The first course to be cross-listed between the university and the academy will be a class on Jewish adaptation and resilience planned for 2022, said Holli Levitsky, director of the Jewish Studies Program at LMU.
The academy is one of three rabbinical schools in California. It has graduated 190 rabbis, cantors and chaplains. The academy also offers a master’s degree in Jewish studies.
Among its graduates are Rabbi Susan Goldberg, who leads Nefesh, an independent Los Angeles synagogue, and Rabbi Lori Shapiro, founder of Open Temple, a transdenominational congregation in Venice, California.
“The Academy for Jewish Religion is very focused on how to prepare our rabbis to broaden the tent so we bring in Jews who are unaffiliated,” said Marlene Canter, who chairs the academy’s board of directors. “There’s a lot of the same thing happening in Catholicism. There are a lot of people interested in interfaith dynamics. How do we create a more loving, kinder world through our religions?”

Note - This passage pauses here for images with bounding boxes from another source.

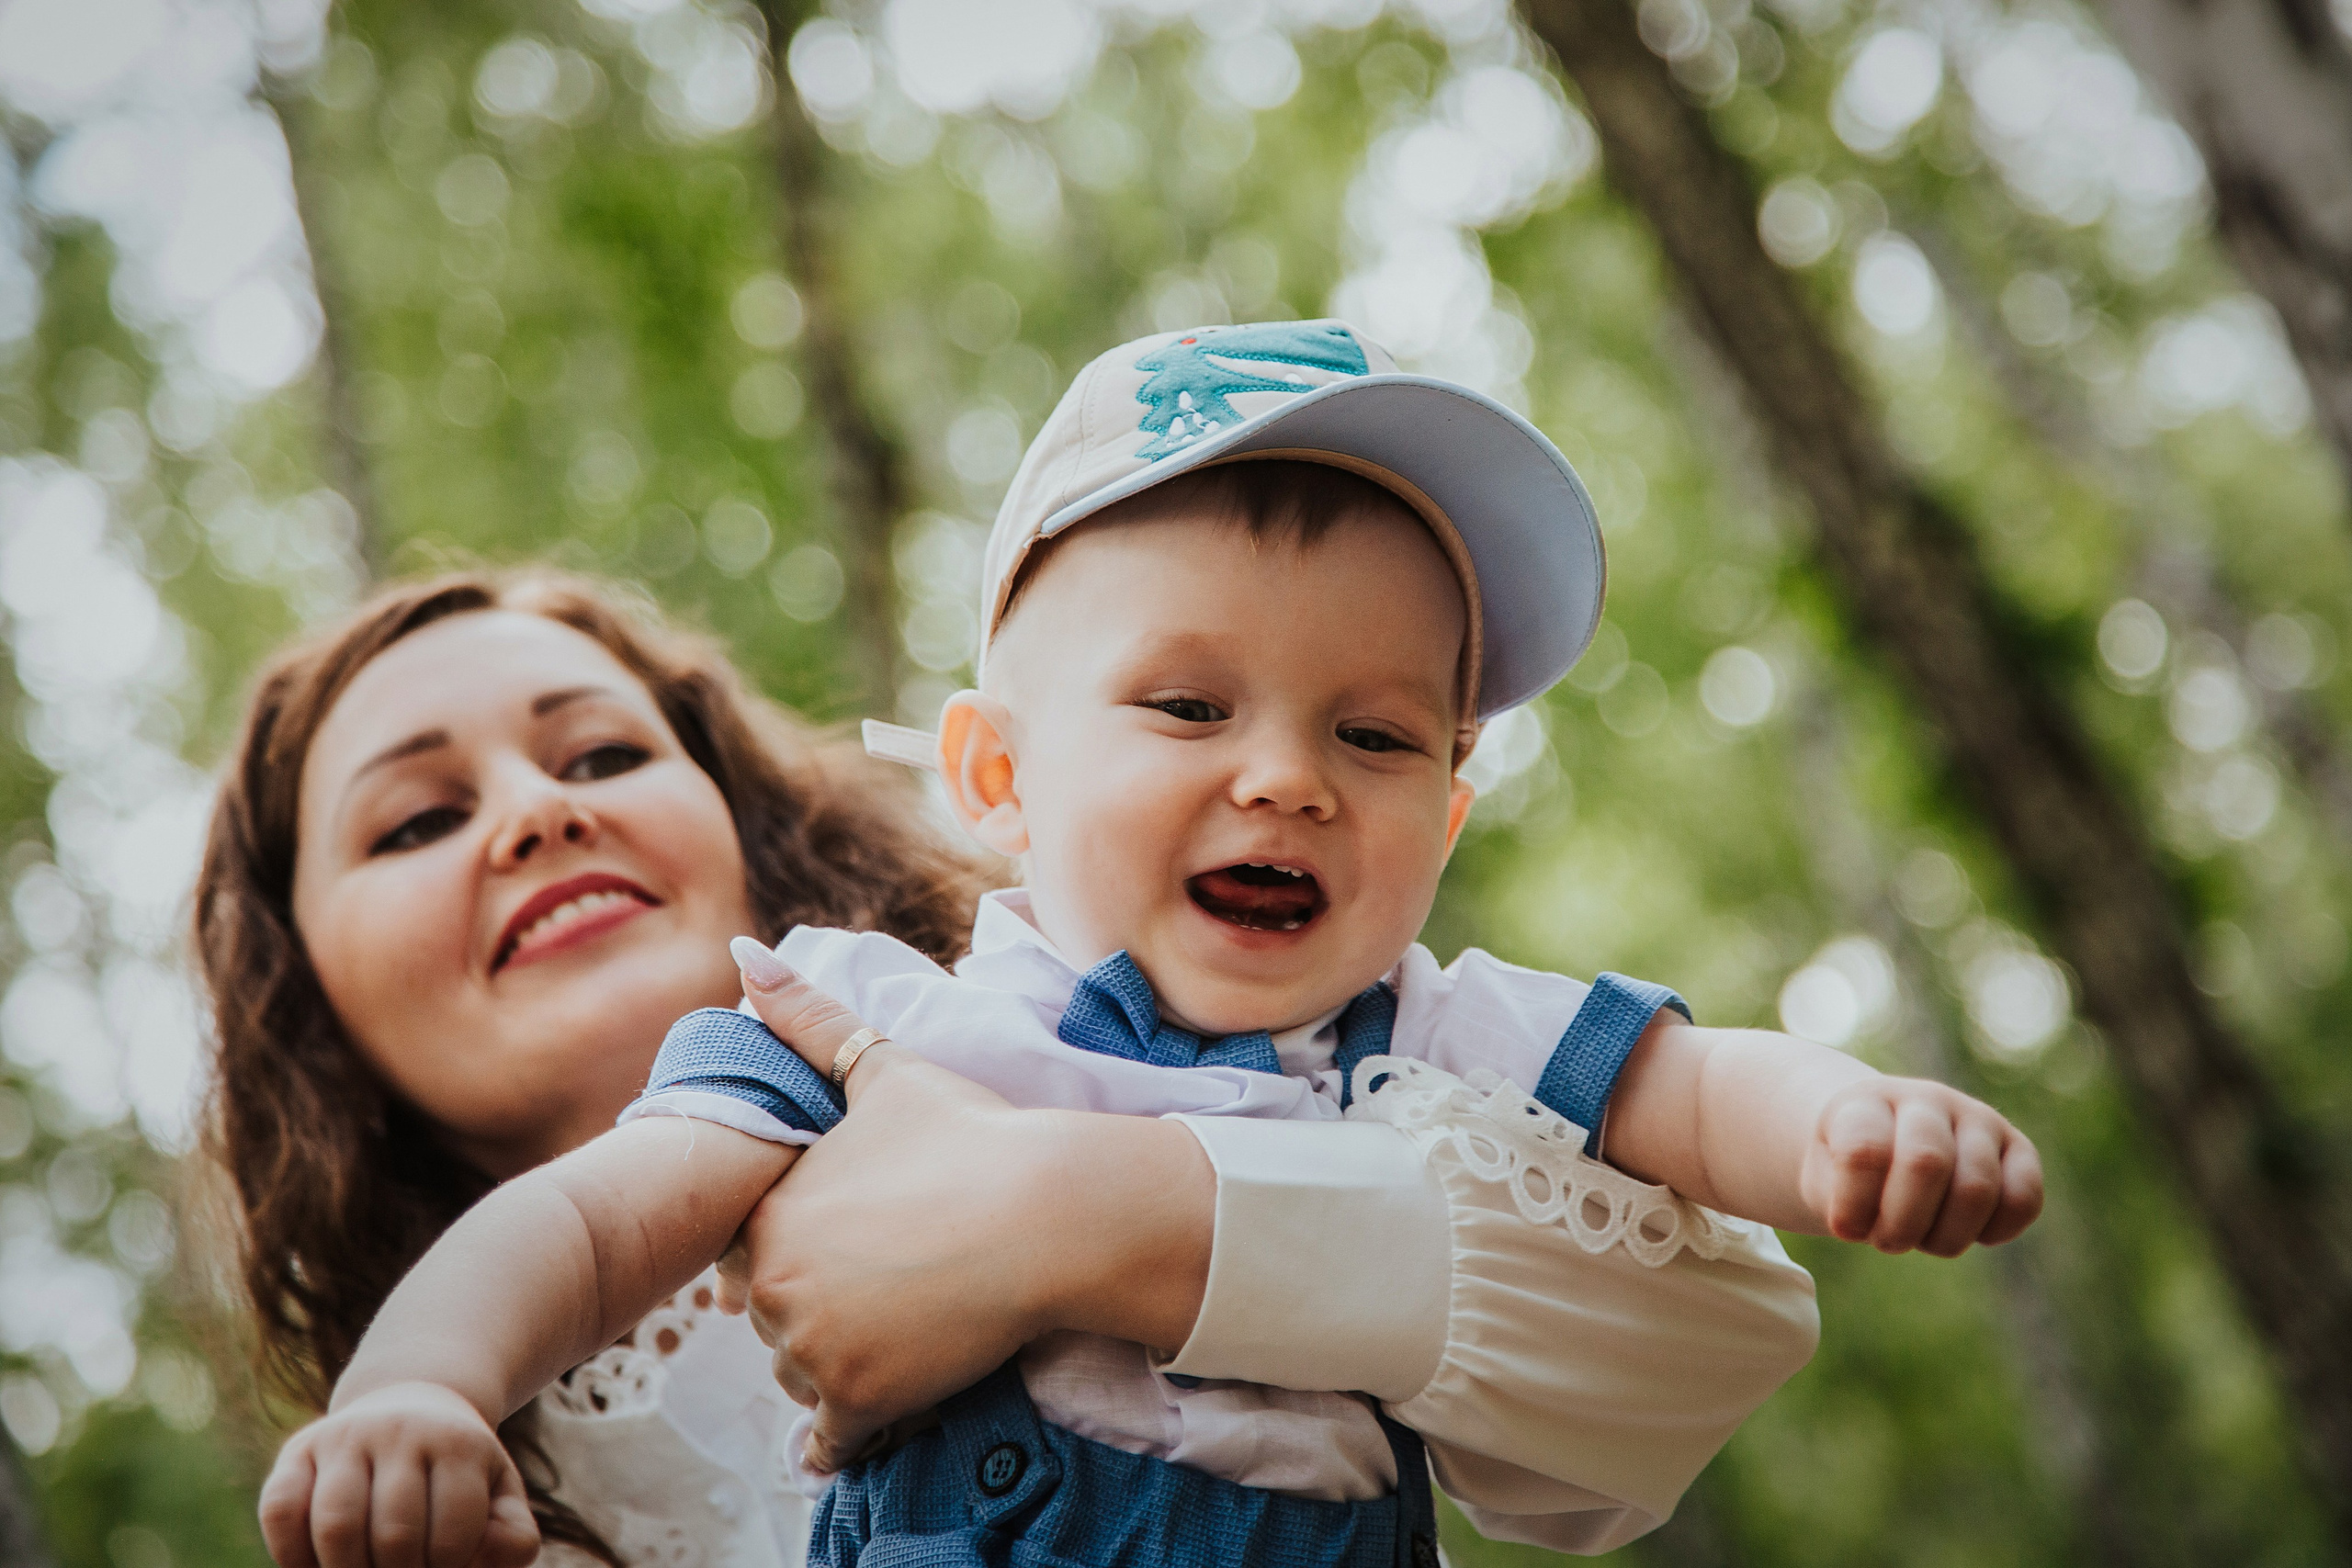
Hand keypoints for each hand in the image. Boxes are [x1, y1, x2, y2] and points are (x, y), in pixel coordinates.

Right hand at [257, 1382, 536, 1567]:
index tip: (445, 1565)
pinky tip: (319, 1563)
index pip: (453, 1532)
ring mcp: (345, 1436)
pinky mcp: (299, 1449)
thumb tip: (475, 1561)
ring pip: (336, 1525)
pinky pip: (281, 1510)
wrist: (412, 1408)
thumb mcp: (499, 1497)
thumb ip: (511, 1539)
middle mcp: (401, 1432)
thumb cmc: (457, 1475)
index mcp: (460, 1445)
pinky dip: (294, 1555)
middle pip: (394, 1535)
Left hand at [717, 949, 1211, 1472]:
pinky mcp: (863, 1400)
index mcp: (769, 1214)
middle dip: (810, 1307)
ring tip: (892, 1331)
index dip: (796, 1245)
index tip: (847, 1238)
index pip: (748, 1253)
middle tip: (876, 1287)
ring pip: (799, 1376)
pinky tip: (860, 1421)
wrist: (1050, 1212)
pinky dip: (839, 1436)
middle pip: (772, 1318)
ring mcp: (816, 1350)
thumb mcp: (880, 1069)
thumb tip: (744, 956)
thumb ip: (806, 1017)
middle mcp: (776, 1288)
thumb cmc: (971, 1136)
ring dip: (830, 1365)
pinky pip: (829, 1440)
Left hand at [1799, 1078, 2043, 1255]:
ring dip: (1945, 1237)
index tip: (1844, 1228)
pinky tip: (1969, 1234)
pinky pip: (2024, 1197)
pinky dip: (1996, 1231)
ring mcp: (1976, 1118)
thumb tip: (1859, 1223)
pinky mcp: (2016, 1146)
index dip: (1853, 1204)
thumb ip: (1838, 1199)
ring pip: (1977, 1187)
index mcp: (1866, 1101)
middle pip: (1926, 1164)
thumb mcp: (1822, 1180)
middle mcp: (1926, 1099)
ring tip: (1922, 1239)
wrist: (1880, 1138)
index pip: (1864, 1149)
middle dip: (1903, 1224)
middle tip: (1887, 1242)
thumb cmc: (1844, 1171)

The Rev. Allan Figueroa Deck, a Jesuit priest who serves on the committee that approved the academy’s move to the university, said LMU has a long-standing relationship with the larger Los Angeles Jewish community, the second-largest in the U.S. after New York. That history stretches back to the 1930s, when its law school began admitting Jews at a time when other law schools did not.
In the 1950s, LMU started the Martin Gang Institute for Intergroup Relations, named after the famous Jewish lawyer who helped dissolve the Hollywood blacklist that denied employment to people who were believed to be Communists or sympathizers.
“We are encouraged to foment relations with all religions," Deck said on behalf of the university. “But we have a special interest in our relationship with the Jewish people because of the relationship of the Jewish religion and the foundational role it plays in the development of Christianity.”